(Passage Opens)
This has the side effect, by the way, of not returning duplicates for elements that appear many times in the first input sequence. Except, Intersect and Union are all set operations, and so they don't return duplicates.

var a = new int[] { 1, 1, 2, 3 };
var b = new int[] { 2 };
foreach (var n in a.Except(b)) {
  Console.WriteLine(n);
}
// Prints: 1, 3

GroupJoin consumes all of the inner enumerator into groups with lookups on the inner keys, then streams through the outer elements picks their keys and returning the groups from the inner sequence.

Intersect is similar to Except in that it consumes the second sequence into a collection and then streams through the first one, checking for presence. The difference is that Intersect yields an element if it has been seen before, rather than skipping it.

Join consumes all of the inner sequence into a group lookup based on the key, then streams the result selector with outer element along with all the items with a matching key.

Throttled
Some operators take direct input into how much they will process.

Method

Description

Skip

Bypasses a specified number of elements in a sequence and then returns the remaining elements.

SkipWhile

Bypasses elements in a sequence as long as a specified condition is true and then returns the remaining elements.

Take

Returns a specified number of contiguous elements from the start of a sequence.

TakeWhile

Returns elements from a sequence as long as a specified condition is true.

Generators
There are a few methods that even't take an input stream, but just generate values.

Method

Description

Empty

Returns an empty IEnumerable <T> that has the specified type argument.

Repeat

Generates a sequence that contains one repeated value.

Range

Generates a sequence of integral numbers within a specified range.

Hopefully this information will come in handy when evaluating when to use the Enumerable methods and when to roll your own for specific scenario and data requirements. At some future point, I hope to be able to talk about how Parallel LINQ extensions can affect some of these.

Enjoy!

Update: fixing intra-post links (hopefully).

Comments

  • Anonymous
    May 06, 2010
    SelectMany could also return fewer elements than the input sequence. q.SelectMany(x => new object[] { })

  • Anonymous
    May 07, 2010
    @Keith - true. I was focusing more on the 'size' aspect, and there are a few operators that can yield less elements than their input (all the ones that filter for example, the sets that remove duplicates, etc), but SelectMany is one of the few that can yield more. If there's something that helps you do less work, that's generally always welcome, in perf and in life :)
(Passage Closes)
What to work on:
• 1. In one to three sentences, explain why the Except call in the LINQ passage prints 1 only once even though 1 appears twice in the first sequence.
• 2. According to the LINQ passage, what does the Range method generate?
• 3. Copy word for word the part of the LINQ passage starting with "Intersect is similar" and going on through "a matching key.".
(Data under study Opens)
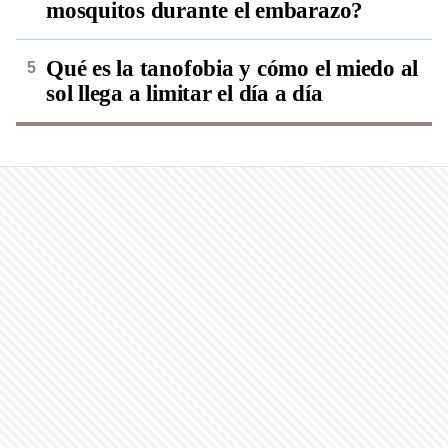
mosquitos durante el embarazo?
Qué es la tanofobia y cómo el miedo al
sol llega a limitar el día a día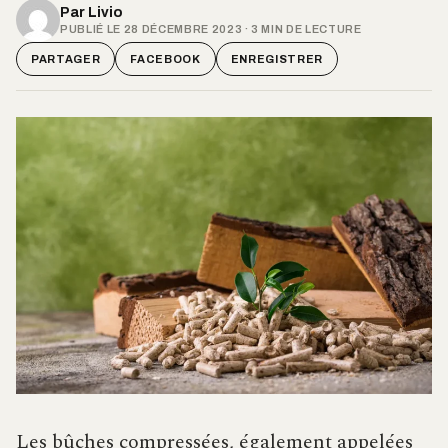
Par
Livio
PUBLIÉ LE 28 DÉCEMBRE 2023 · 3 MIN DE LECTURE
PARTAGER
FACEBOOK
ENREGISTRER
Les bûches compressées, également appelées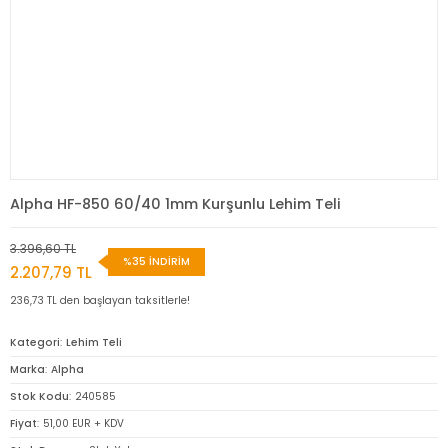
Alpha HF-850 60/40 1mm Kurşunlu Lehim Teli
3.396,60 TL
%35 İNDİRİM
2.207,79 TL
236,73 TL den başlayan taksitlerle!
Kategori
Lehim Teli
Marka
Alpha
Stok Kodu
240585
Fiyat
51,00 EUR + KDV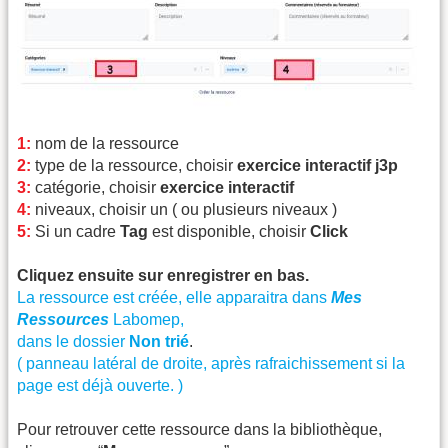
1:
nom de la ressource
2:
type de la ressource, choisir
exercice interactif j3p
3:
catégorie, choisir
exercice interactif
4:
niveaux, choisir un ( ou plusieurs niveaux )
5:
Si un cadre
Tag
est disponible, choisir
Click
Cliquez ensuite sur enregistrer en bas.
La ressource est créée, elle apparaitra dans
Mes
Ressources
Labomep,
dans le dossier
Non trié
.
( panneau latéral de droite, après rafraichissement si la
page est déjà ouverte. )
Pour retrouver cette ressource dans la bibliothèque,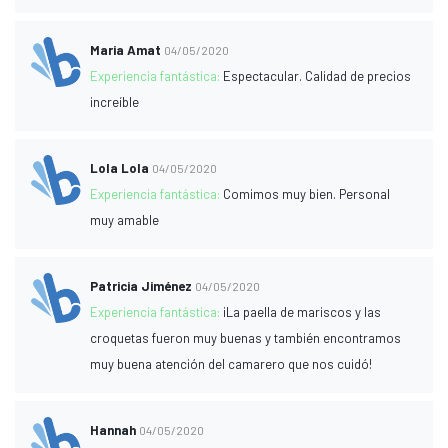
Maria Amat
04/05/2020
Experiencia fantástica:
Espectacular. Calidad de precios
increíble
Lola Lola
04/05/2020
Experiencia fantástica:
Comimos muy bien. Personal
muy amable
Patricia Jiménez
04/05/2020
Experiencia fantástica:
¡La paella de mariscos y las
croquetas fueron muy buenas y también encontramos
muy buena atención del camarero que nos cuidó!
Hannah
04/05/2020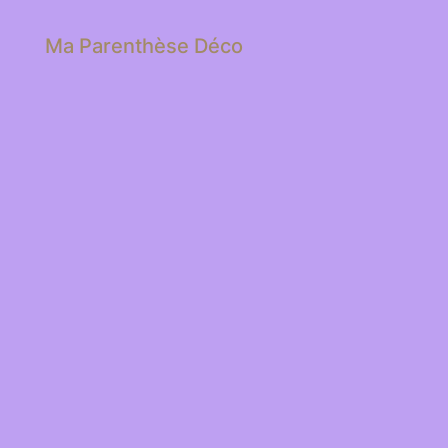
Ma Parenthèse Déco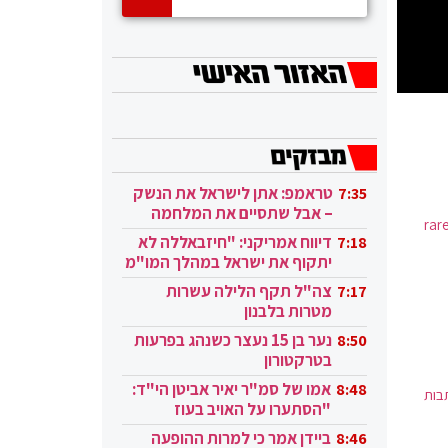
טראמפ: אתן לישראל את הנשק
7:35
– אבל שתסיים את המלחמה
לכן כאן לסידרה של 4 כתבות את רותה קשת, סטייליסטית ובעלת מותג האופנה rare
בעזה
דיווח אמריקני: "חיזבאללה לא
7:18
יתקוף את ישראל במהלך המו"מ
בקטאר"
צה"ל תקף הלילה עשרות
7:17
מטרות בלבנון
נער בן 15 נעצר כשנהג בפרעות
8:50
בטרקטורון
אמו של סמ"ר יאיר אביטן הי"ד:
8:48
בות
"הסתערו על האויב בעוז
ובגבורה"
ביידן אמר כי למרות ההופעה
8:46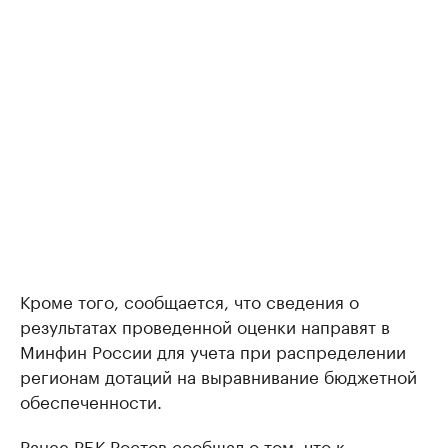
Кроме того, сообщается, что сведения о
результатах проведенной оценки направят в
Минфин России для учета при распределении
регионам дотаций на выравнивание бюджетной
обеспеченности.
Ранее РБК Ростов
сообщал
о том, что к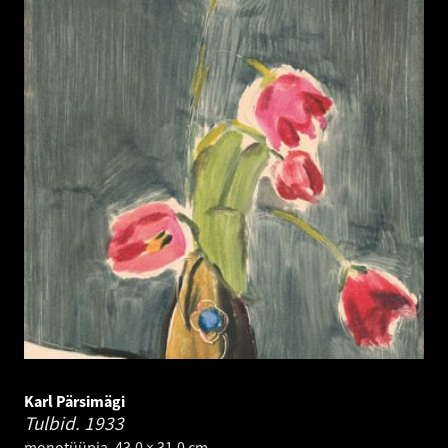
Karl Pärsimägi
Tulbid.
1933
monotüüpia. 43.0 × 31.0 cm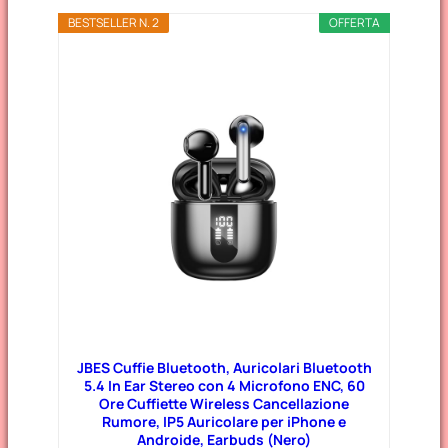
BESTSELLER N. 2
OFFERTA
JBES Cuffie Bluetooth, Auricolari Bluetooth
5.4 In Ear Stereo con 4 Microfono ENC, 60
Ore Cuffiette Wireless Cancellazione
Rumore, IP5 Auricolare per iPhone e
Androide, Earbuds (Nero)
(Data under study Closes)
Set of answers:
• 1. Except is a set operation, and set operations don't return duplicates. So an element that appears many times in the first input sequence comes back only once.

• 2. A sequence of integral numbers within a specified range.

• 3.
Intersect is similar to Except in that it consumes the second sequence into a collection and then streams through the first one, checking for presence. The difference is that Intersect yields an element if it has been seen before, rather than skipping it.

Join consumes all of the inner sequence into a group lookup based on the key, then streams the result selector with outer element along with all the items with a matching key.